Edouard developed so quickly that news reports said there wasn’t time to evacuate some of the platforms and drilling rigs in its path.

Gulf Coast cash prices were up 17 cents or so around 9:30 a.m. CDT but had been higher than that earlier, said a producer. Because of how quickly the storm formed, “we’re hearing of only minimal supply cuts and evacuations,” he added.

Only 45 minutes later prices were slipping further, said another Gulf Coast trader. Henry Hub was up about a nickel from Friday at that point around $9.10 after starting the day at $9.35, and Hub bids were down to $9.06, she said. “I guess it [Edouard] is not considered much of a threat.”

It’s been a very hot summer in North Texas, the trader continued, “but we can’t get the Northeast to heat up,” referring to the limited price impact of widespread high temperatures.
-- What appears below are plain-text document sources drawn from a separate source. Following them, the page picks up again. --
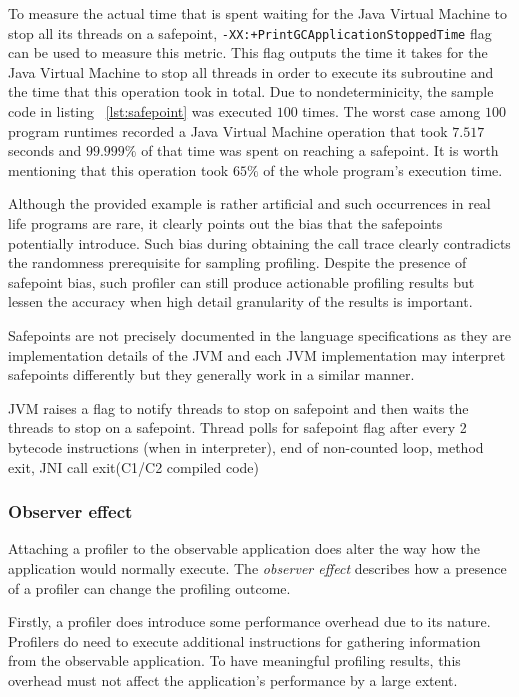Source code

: \documentclass[..thesis.tex]{subfiles}
\begin{document}
To measure the actual time that is spent waiting for the Java Virtual Machine to stop all its threads on a safepoint, \texttt{-XX:+PrintGCApplicationStoppedTime} flag can be used to measure this metric. This flag outputs the time it takes for the Java Virtual Machine to stop all threads in order to execute its subroutine and the time that this operation took in total. Due to nondeterminicity, the sample code in listing ~\ref{lst:safepoint} was executed $100$ times. The worst case among $100$ program runtimes recorded a Java Virtual Machine operation that took $7.517$ seconds and $99.999\%$ of that time was spent on reaching a safepoint. It is worth mentioning that this operation took $65\%$ of the whole program's execution time.

Although the provided example is rather artificial and such occurrences in real life programs are rare, it clearly points out the bias that the safepoints potentially introduce. Such bias during obtaining the call trace clearly contradicts the randomness prerequisite for sampling profiling. Despite the presence of safepoint bias, such profiler can still produce actionable profiling results but lessen the accuracy when high detail granularity of the results is important.


Safepoints are not precisely documented in the language specifications as they are implementation details of the JVM and each JVM implementation may interpret safepoints differently but they generally work in a similar manner.

JVM raises a flag to notify threads to stop on safepoint and then waits the threads to stop on a safepoint. Thread polls for safepoint flag after every 2 bytecode instructions (when in interpreter), end of non-counted loop, method exit, JNI call exit(C1/C2 compiled code)

\subsubsection{Observer effect}

Attaching a profiler to the observable application does alter the way how the application would normally execute. The \textit{observer effect} describes how a presence of a profiler can change the profiling outcome.
 
Firstly, a profiler does introduce some performance overhead due to its nature. Profilers do need to execute additional instructions for gathering information from the observable application. To have meaningful profiling results, this overhead must not affect the application's performance by a large extent. 
\end{document}
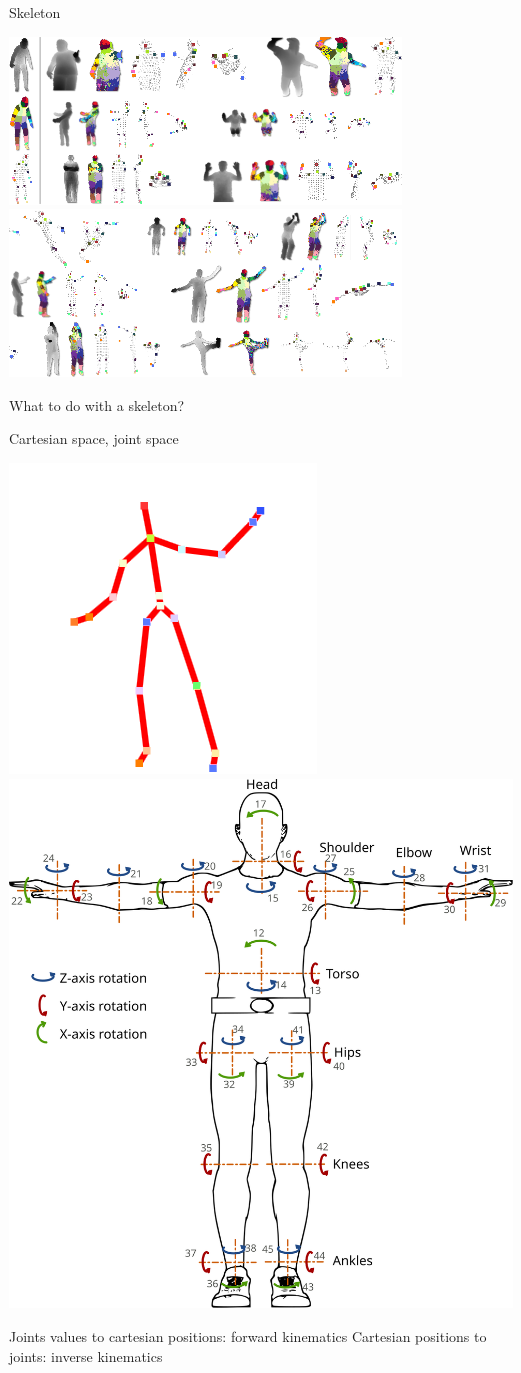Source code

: \documentclass[compress]{beamer}
\begin{document}
\begin{frame}{Skeleton}
    \begin{center}
        \includegraphics[width=0.8\linewidth]{skeleton/skel4}\\
        \includegraphics[width=0.8\linewidth]{skeleton/skel5}
    \end{center}
\end{frame}

\begin{frame}{}
    \centering
    What to do with a skeleton?
\end{frame}

\begin{frame}{Cartesian space, joint space}
    \begin{center}
        \includegraphics[width=0.45\linewidth]{skeleton/skeleton}
        \includegraphics[width=0.45\linewidth]{human_joints}

        Joints values to cartesian positions: {\Medium forward kinematics}
        Cartesian positions to joints: {\Medium inverse kinematics}
    \end{center}
\end{frame}
\end{document}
The major heat wave predicted for early this week in many areas was proving to be less than what was expected last week. Only the southern end of the Northeast will see a high above 90 Tuesday. The Midwest was a mixed weather bag; while such locations as Chicago and Minneapolis could expect highs to fall from the upper 80s to the mid 80s Tuesday, others such as Cincinnati would be rising from the low 90s to the mid 90s, while Detroit was expecting little change from a peak in the mid 80s.

The heat is fairly intense across the southern third of the nation, with predicted highs in the 90s and low 100s stretching from the South through the desert Southwest. Although coastal areas of Louisiana and Texas will be getting cooling rains Tuesday, the story in the rest of the South will be searing heat, according to The Weather Channel.

And the Pacific Northwest, which had been recording mild to cool temperatures in recent weeks, will finally get some cooling load as a high of 94 is forecast in Portland, OR, Tuesday.

El Paso cited low linepack in saying it had set the probability of declaring a Strained Operating Condition or Critical Operating Condition to high.

A four-day outage of the Independence Hub platform was supposed to have ended Saturday night and begun the restoration of 800-850 MMcf/d into the Gulf Coast market. However, majority hub owner Enterprise Products Partners wasn’t able to resume Independence production as planned during the weekend due to Edouard, said spokesman Rick Rainey. Enterprise will further evaluate the situation later this week, Rainey said.

The Houston Ship Channel was closed to inbound traffic Monday morning due to the storm’s approach and the one at Lake Charles, LA, was expected to follow suit.

Around midday Tennessee asked that all production upstream of the Grand Chenier and Sabine processing plants be shut in immediately due to the plants’ suspending operations. Richard Wheatley, a spokesman for pipeline parent El Paso Corp., said the company understood that many residents of Cameron Parish, LA, where the plants are located, were being evacuated. El Paso began taking nonessential personnel off its GOM facilities, both in the pipeline group and in the exploration and production unit, Sunday afternoon and was continuing to do so Monday, he said.

A hurricane watch was in effect from west of Intracoastal City, LA, to Port O’Connor, TX.

At 4 p.m. CDT the storm’s center was about 135 miles south-southeast of Lafayette, LA, and about 215 miles east-southeast of Galveston, the National Hurricane Center (NHC) said. It was weakening slightly while moving toward the west-northwest at nearly 7 mph. Maximum sustained winds were near 45 mph, down from 50 mph earlier, the NHC said. Despite the lower-speed winds, Edouard was gradually becoming better organized in the afternoon, it added.